In the parking lot Mrs. Sen consulted the bus schedule. They would have to wait forty-five minutes for the next one, and so they crossed the street and bought clam cakes at the take-out window they had been to before. There was no place to sit. The picnic tables were no longer in use, their benches chained upside down on top of them.
On the way home an old woman on the bus kept watching them, her eyes shifting from Mrs. Sen to Eliot to the blood-lined bag between their feet. She wore a black overcoat, and in her lap she held, with gnarled, colorless hands, a crisp white bag from the drugstore. The only other passengers were two college students, boyfriend and girlfriend, wearing matching sweatshirts, their fingers linked, slouched in the back seat. In silence Eliot and Mrs. Sen ate the last few clam cakes in the bag. Mrs. Sen had forgotten napkins, and traces of fried batter dotted the corners of her mouth. When they reached the nursing home the woman in the overcoat stood up, said something to the driver, then stepped off the bus. The driver turned his head and glanced back at Mrs. Sen. "What's in the bag?"
Mrs. Sen looked up, startled.
"Speak English?" The bus began to move again, causing the driver to look at Mrs. Sen and Eliot in his enormous rearview mirror.
"Yes, I can speak."
"Then what's in the bag?"
"A fish," Mrs. Sen replied.
"The smell seems to be bothering the other passengers. Kid, maybe you should open her window or something."

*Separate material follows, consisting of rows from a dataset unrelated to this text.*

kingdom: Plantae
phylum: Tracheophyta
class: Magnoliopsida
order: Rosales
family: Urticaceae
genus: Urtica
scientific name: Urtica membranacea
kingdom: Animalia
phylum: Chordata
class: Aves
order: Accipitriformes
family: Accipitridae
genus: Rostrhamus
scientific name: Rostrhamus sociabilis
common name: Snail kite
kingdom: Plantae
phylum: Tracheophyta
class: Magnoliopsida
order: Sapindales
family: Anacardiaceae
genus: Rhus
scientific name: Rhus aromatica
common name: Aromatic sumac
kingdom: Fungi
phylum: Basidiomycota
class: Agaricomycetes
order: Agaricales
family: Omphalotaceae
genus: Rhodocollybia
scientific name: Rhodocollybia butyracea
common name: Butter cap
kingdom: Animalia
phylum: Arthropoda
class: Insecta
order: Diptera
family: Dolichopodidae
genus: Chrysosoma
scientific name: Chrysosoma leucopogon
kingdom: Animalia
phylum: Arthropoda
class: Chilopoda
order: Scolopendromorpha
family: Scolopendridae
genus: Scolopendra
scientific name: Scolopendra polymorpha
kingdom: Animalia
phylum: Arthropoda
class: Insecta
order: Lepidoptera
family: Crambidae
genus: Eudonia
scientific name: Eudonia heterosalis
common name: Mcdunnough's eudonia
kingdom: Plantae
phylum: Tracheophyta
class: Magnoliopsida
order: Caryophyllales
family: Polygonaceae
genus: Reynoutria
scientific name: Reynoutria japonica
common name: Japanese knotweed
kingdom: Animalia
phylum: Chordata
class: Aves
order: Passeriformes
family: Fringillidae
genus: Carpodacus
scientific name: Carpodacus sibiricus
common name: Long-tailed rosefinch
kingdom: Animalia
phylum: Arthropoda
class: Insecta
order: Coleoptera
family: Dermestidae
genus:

One afternoon a few days later the phone rang. Some very tasty halibut had arrived on the boats. Would Mrs. Sen like to pick one up? She called Mr. Sen, but he was not at his desk. A second time she tried calling, then a third. Eventually she went to the kitchen and returned to the living room with the blade, an eggplant, and some newspapers. Without having to be told Eliot took his place on the sofa and watched as she sliced the stems off the eggplant. She divided it into long, slender strips, then into small squares, smaller and smaller, as small as sugar cubes.